Task 1
Summarize the article on the Baltimore Orioles in two sentences.

Passage shown
MLB: Baltimore Orioles at Toronto Blue Jays Nick Turchiaro-USA TODAY Sports

Monday afternoon’s botched rundown, representative of the current Orioles form, has been receiving its deserved mockery all across the Internet. Unfortunately for the O’s, such a play has more or less encapsulated what has been a season short of expectations.

At the moment, it seems vultures are eagerly circling the Orioles’ limp form, with the rest of baseball thinking the O’s brand of bad play may actually direct the club’s front office towards an expedited roster reconstruction.

At 40-44, the Orioles remain 9.0 games back of the now American League East front-running Boston Red Sox, but even so, the Wild Card is only 3.5 games on the horizon. With the Sox starting to hit on all cylinders, and with a 25-man roster just a bit more renaissanced than the Orioles, the East is probably (definitely) out of reach.

Nevertheless, the masses are convinced that an organizational rebuild remains the lone strategic move...six days into July.

That isn’t to say I don’t get where the motive originates. As Mr. Cicere said about the Yankees three weeks ago, it looked like they may never lose another game. Reversely, the Orioles appear unable to buy a win.

The stable of evidence is in no short supply. Wade Miley is falling backwards to, um, Wade Miley. Improvement in the eyes of Chris Tillman is pitching five innings rather than four, with his allowance of runs maintaining the same levels of inadequacy. Mark Trumbo is costing the Orioles wins on the WAR scale, and the hot starts of Welington Castillo and Seth Smith have started to cool just as winter is coming.

As it is in the realm of Westeros, chaos isn’t a pit, chaos is a ladder, and the Orioles are falling rung by rung deeper into discourse.

So, yeah, I get it. A rebuild for a team whose contention relies upon, and has failed to best its middle-of-the-road status quo, has merit. But for the Orioles to wave the white flag and surrender what little window remains available, the O’s would have to do something big, like trade the best player the organization has had since time passed into the 21st century.

Data for review
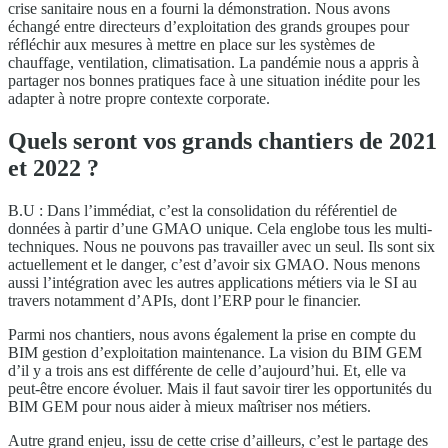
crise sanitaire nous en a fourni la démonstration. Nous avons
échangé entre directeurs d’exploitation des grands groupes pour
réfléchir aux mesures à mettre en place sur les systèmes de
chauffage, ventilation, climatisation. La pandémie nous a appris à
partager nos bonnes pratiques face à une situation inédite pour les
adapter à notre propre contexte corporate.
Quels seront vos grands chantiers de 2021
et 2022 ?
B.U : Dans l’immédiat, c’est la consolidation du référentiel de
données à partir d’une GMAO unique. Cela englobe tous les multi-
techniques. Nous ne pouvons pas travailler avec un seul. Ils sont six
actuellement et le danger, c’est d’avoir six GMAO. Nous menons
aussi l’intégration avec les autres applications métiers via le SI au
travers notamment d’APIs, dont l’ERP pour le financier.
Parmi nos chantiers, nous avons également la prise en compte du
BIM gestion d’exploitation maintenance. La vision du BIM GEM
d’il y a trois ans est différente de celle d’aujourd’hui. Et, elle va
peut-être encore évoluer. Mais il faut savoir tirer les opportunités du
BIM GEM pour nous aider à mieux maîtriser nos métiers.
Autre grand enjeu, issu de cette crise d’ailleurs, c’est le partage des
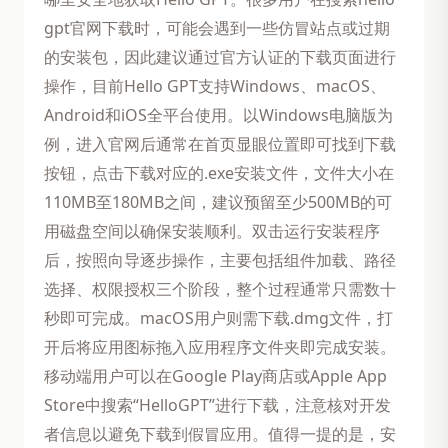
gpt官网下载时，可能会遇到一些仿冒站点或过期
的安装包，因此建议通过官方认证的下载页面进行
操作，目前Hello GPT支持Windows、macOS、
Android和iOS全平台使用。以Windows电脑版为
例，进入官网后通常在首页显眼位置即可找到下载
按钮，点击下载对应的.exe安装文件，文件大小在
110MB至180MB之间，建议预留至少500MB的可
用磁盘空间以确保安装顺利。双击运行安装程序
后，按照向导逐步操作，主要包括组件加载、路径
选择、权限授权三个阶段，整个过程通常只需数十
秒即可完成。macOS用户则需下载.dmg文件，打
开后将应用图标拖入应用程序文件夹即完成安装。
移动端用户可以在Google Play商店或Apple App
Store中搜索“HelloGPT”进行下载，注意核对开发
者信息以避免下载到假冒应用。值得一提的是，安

==

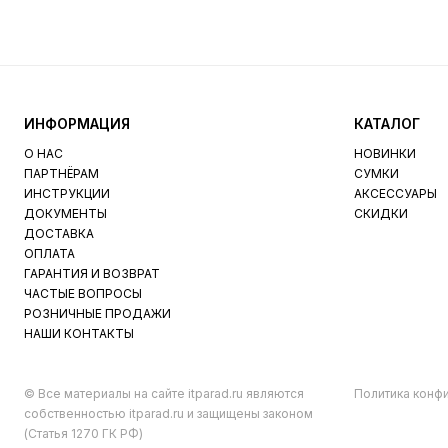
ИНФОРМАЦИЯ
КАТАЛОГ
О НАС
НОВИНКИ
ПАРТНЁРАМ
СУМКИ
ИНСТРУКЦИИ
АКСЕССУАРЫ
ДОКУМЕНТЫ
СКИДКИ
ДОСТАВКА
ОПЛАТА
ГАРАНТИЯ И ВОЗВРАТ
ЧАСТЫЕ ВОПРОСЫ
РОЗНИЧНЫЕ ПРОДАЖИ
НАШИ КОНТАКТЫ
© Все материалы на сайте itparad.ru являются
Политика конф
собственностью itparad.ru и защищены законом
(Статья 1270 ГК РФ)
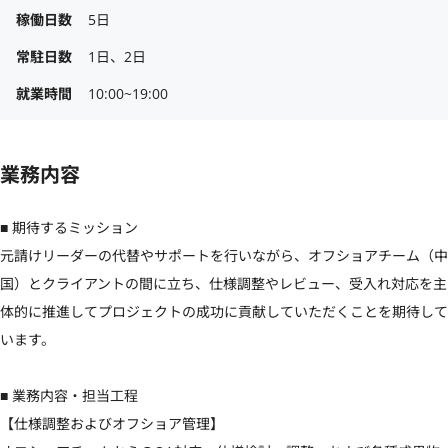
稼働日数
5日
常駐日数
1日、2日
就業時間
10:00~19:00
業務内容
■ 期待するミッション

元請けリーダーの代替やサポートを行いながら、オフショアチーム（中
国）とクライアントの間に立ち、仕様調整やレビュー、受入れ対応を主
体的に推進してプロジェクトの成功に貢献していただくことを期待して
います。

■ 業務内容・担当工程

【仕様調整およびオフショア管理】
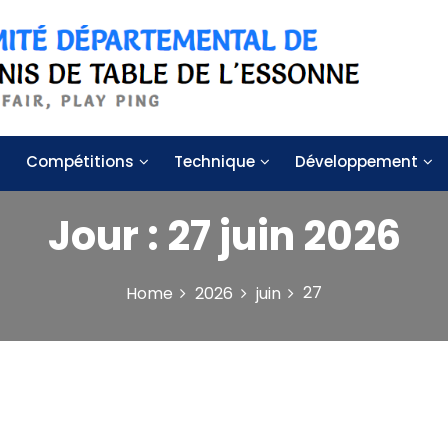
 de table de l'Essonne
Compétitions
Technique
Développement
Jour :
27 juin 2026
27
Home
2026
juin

---

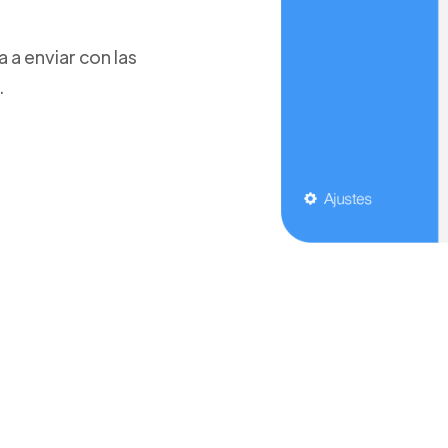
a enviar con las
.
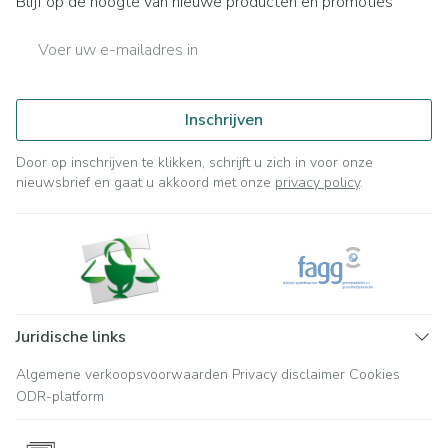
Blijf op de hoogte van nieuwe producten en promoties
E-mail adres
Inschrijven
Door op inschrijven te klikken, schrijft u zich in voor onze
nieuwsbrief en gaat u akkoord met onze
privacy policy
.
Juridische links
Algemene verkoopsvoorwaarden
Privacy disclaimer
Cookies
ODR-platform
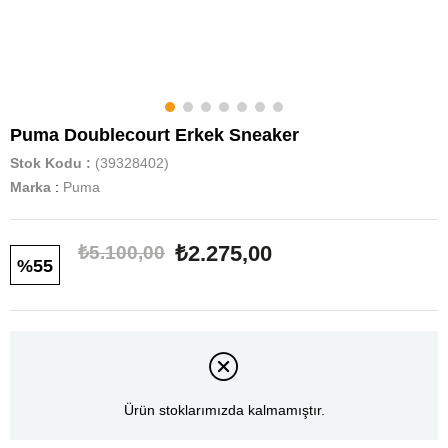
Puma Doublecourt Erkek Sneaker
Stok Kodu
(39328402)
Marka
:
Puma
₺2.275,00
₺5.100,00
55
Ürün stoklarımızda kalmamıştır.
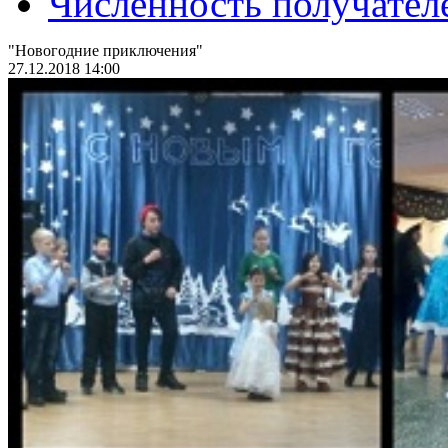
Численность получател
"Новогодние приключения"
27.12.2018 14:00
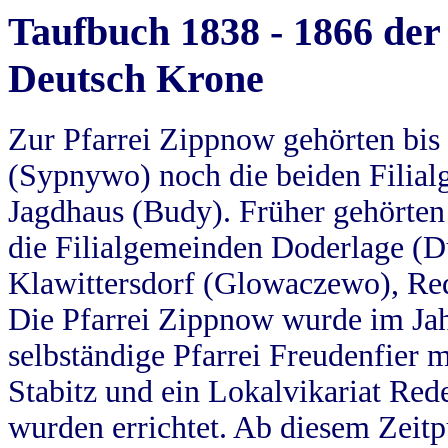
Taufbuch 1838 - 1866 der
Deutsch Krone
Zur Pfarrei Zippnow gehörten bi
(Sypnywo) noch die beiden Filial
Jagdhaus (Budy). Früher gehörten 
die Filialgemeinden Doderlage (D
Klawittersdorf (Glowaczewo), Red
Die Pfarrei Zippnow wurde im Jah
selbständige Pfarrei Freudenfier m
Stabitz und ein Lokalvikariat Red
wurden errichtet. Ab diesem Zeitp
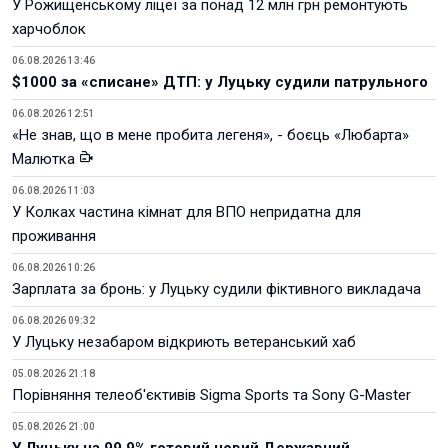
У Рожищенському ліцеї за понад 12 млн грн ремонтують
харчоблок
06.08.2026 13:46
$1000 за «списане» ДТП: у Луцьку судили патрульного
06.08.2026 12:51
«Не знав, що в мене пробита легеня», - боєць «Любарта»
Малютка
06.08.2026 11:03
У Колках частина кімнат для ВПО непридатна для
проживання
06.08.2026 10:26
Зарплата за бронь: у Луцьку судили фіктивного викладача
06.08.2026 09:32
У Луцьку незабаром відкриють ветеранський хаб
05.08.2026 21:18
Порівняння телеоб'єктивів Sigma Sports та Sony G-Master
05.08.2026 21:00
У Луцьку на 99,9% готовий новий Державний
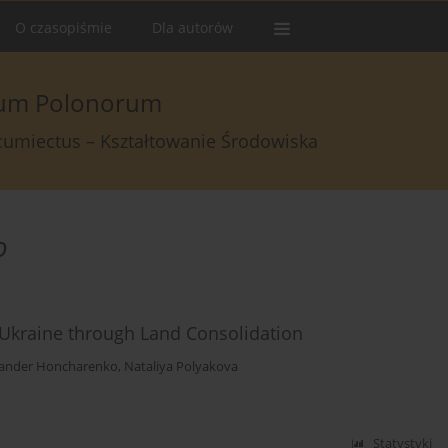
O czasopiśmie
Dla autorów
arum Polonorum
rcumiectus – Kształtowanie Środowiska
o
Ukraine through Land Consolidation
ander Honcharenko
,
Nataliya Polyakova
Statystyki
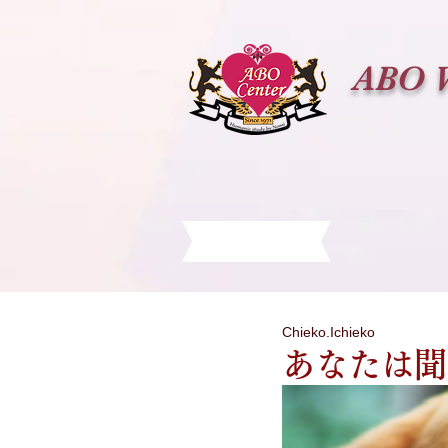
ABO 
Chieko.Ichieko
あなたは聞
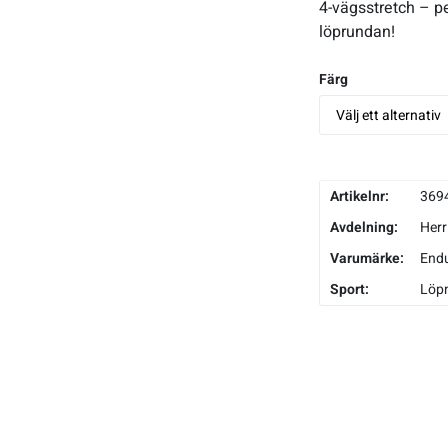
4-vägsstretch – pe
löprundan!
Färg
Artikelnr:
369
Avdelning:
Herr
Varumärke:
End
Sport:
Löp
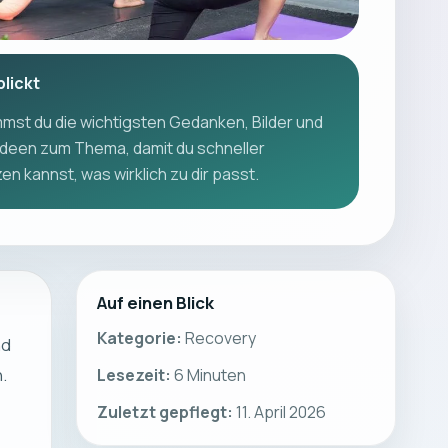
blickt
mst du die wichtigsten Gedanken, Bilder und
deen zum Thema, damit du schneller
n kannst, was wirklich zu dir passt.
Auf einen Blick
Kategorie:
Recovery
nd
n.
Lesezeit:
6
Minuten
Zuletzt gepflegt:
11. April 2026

Task 2
Report every line in the listing above that contains the word "pour", copying each such line in full.

Written response 1
At 40-44, the Orioles are 9.0 games behind the Boston Red Sox in the American League East but only 3.5 games from the Wild Card, and a disappointing season marked by a botched rundown and weak play from Wade Miley, Chris Tillman and Mark Trumbo has led many to call for a rebuild. The writer understands that view and grants that a rebuild has merit, but argues that surrendering the remaining window would require something as big as trading the organization's best player since the start of the 21st century.

Written response 2
échangé entre directeurs d’exploitation des grands groupes pour
partager nos bonnes pratiques face à une situation inédite pour les
travers notamment d’APIs, dont l’ERP pour le financier.
BIM GEM pour nous aider à mieux maîtriser nos métiers.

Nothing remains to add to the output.